TASK BRIEF
Read through the listing below and return only the lines containing "numberwithin".

DATA RECORDS
——————

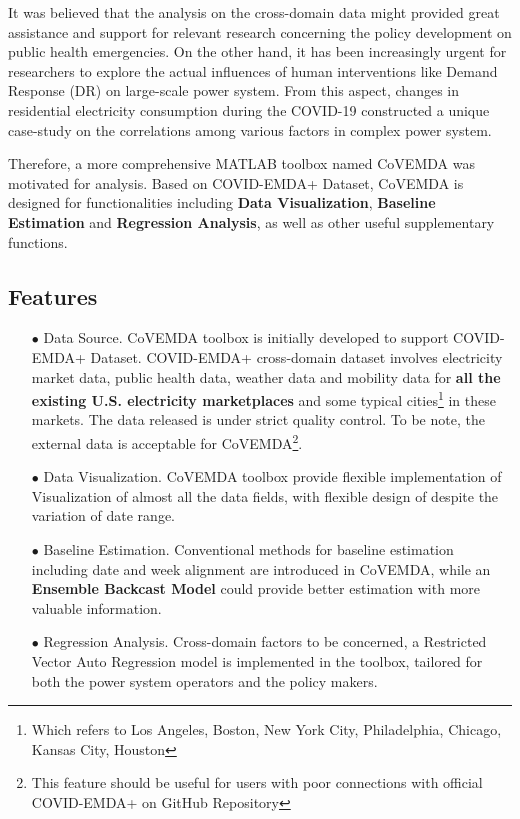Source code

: \documentclass[10pt]{article}
\numberwithin{equation}{section}
\numberwithin{table}{section}
\numberwithin{figure}{section}
\begin{document}
It was believed that the analysis on the cross-domain data might provided great assistance and support for relevant research concerning the policy development on public health emergencies. On the other hand, it has been increasingly urgent for researchers to explore the actual influences of human interventions like Demand Response (DR) on large-scale power system. From this aspect, changes in residential electricity consumption during the COVID-19 constructed a unique case-study on the correlations among various factors in complex power system.

Therefore, a more comprehensive MATLAB toolbox named CoVEMDA was motivated for analysis. Based on COVID-EMDA+ Dataset, CoVEMDA is designed for functionalities including \textbf{Data Visualization}, \textbf{Baseline Estimation} and \textbf{Regression Analysis}, as well as other useful supplementary functions.
\subsection{Features}
\begin{itemize}
    \item[$\bullet$] Data Source. CoVEMDA toolbox is initially developed to support COVID-EMDA+ Dataset. COVID-EMDA+ cross-domain dataset involves electricity market data, public health data, weather data and mobility data for \textbf{all the existing U.S. electricity marketplaces} and some typical cities\footnote{Which refers to Los Angeles, Boston, New York City, Philadelphia, Chicago, Kansas City, Houston} in these markets. The data released is under strict quality control. To be note, the external data is acceptable for CoVEMDA\footnote{This feature should be useful for users with poor connections with official COVID-EMDA+ on GitHub Repository}.
    \item[$\bullet$] Data Visualization. CoVEMDA toolbox provide flexible implementation of Visualization of almost all the data fields, with flexible design of despite the variation of date range.
    \item[$\bullet$] Baseline Estimation. Conventional methods for baseline estimation including date and week alignment are introduced in CoVEMDA, while an \textbf{Ensemble Backcast Model} could provide better estimation with more valuable information.
    \item[$\bullet$] Regression Analysis. Cross-domain factors to be concerned, a Restricted Vector Auto Regression model is implemented in the toolbox, tailored for both the power system operators and the policy makers.
\end{itemize}
\end{document}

——————

RESPONSE TO THE TASK
\numberwithin{equation}{section}
\numberwithin{table}{section}
\numberwithin{figure}{section}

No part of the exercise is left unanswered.